Football and its highs and lows with Jack Frost
24 June 2017 | by (United Kingdom) – See all my reviews

'A Touch of Frost' is a personal favourite of mine, and one of my favourite shows from the detective/mystery genre. Do have a preference perhaps for the earlier-mid-show episodes over the later ones, but none of the episodes are less than watchable and none do anything to embarrass the show.

So much appeals about 'A Touch of Frost'. Love the mix of comedy (mostly through Frost's snide comments and quips) and dark grit, the tension between rebellious Jack Frost and by-the-book Mullet which has led to some humorous moments, how he interacts with the rest of the staff, the deft mix of one or two cases and Frost's personal life, how Frost solves the cases, the production values, music and of course David Jason in one of his best roles.

There may have been people initially sceptical about whether the show would work, and with Jason (a mainly comedic actor) in a departure from usual in the lead role. Scepticism very quickly evaporated, with the first season containing three consistently great episodes, even with the darker and grittier approach with less humour, that established the tone and characterisation so brilliantly so early on with no signs of finding-their-feet. The second season opener "A Minority of One" was up to their level. "Widows and Orphans" is a slight step down from the previous episodes but is still very good, and the otherwise very worthwhile "Nothing to Hide" was let down by a far too obvious ending. "Stranger in the House" was the best of the season and to me one of the show's best episodes.
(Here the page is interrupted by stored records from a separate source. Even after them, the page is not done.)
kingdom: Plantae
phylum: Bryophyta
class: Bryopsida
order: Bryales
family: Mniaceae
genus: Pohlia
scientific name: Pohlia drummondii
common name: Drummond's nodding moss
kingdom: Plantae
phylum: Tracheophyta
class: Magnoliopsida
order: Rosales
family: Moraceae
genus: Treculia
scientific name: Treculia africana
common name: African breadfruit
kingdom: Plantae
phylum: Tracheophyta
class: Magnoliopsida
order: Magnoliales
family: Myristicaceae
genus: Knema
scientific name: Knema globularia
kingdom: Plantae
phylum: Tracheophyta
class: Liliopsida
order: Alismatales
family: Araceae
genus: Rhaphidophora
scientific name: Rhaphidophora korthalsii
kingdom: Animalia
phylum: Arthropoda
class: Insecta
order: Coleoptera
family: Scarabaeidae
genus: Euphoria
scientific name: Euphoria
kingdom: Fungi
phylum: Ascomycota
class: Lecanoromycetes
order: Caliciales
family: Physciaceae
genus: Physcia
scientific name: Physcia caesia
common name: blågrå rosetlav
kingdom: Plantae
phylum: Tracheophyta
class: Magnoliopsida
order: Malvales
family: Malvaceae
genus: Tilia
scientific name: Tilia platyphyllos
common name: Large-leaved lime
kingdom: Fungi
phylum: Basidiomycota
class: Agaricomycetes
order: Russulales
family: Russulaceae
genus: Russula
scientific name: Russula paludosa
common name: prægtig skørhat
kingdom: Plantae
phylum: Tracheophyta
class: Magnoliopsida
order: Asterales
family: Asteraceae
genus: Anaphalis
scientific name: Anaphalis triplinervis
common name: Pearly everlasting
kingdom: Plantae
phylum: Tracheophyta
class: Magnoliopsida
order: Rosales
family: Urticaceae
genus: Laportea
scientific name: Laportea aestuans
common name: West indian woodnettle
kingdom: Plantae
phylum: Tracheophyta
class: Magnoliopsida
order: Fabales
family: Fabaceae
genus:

Season 3 has been great, again with not a bad episode in the lot. The best is the gut-wrenchingly powerful and deeply moving "Appropriate Adults", and "Quarry" while still a slight step down (with Frost's cruelty to Barnard a slight turn off) is also great.

"Dead Male One" doesn't disappoint and generally a season high point. It is a particularly complicated case, with a lot going on, lots of suspects and a lot of unexpected twists and turns, and the portrayal of football is at times less than flattering but actually not that biased on either side. However, "Dead Male One" doesn't feel over-crowded, you can still tell who is who and everything still makes sense.

Visually, as ever, "Dead Male One" is a great-looking episode. The script is well written, with a few amusing quips from Frost, and thought-provoking, and the story is continually compelling and never bloated or confusing, dangers when a lot is going on. The ending is emotional indeed.

Frost is a remarkably well-established character for so early on, and one cannot help love his interaction with the rest of the officers and his chemistry with Bruce Alexander's stern and by-the-book Mullet, who constantly despairs of Frost's unconventional approach. Also love his interaction with the suspects.

Jason is brilliant as usual as Frost, while Bruce Alexander and John Lyons are just as good. The supporting roles are taken solidly.